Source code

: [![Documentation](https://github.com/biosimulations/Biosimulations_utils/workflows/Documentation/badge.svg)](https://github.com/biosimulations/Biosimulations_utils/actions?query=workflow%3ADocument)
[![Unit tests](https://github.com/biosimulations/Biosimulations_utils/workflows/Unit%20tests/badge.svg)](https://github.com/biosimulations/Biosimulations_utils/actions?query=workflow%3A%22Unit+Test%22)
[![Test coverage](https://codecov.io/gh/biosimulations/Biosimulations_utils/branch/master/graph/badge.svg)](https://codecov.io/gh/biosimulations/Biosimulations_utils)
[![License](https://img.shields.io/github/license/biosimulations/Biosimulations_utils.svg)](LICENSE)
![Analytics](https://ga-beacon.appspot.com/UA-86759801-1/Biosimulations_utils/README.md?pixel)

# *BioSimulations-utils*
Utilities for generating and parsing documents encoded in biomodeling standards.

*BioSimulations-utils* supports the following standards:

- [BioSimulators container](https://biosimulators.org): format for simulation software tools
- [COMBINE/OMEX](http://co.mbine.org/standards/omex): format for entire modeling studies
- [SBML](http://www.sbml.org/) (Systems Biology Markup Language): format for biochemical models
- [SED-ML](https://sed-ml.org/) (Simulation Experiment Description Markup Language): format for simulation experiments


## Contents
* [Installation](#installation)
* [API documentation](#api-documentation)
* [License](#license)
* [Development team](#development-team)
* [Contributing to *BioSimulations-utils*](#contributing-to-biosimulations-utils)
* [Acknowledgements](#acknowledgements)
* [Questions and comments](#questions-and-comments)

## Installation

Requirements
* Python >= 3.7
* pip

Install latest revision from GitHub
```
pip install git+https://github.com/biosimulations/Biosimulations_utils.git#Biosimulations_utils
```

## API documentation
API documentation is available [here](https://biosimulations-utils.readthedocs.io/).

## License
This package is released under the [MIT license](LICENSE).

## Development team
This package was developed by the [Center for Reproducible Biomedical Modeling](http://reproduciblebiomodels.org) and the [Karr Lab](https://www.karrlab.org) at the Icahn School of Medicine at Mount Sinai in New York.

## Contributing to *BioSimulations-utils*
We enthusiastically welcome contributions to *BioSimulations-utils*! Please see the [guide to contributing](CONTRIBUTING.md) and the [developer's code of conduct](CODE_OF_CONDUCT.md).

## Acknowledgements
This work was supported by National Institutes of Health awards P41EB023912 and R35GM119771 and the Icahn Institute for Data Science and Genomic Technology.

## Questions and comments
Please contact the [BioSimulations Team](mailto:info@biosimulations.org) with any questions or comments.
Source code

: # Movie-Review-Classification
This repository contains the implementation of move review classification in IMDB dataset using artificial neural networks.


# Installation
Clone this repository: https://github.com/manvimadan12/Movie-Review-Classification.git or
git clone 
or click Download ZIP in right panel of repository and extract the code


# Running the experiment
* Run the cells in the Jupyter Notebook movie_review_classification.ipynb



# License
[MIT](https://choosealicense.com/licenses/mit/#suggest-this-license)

▶ _WORK ITEM_
Make a list of all lines in the data that contain "Installation".

▶ _RESULT OF THIS EXERCISE_
* [Installation](#installation)
## Installation
# Installation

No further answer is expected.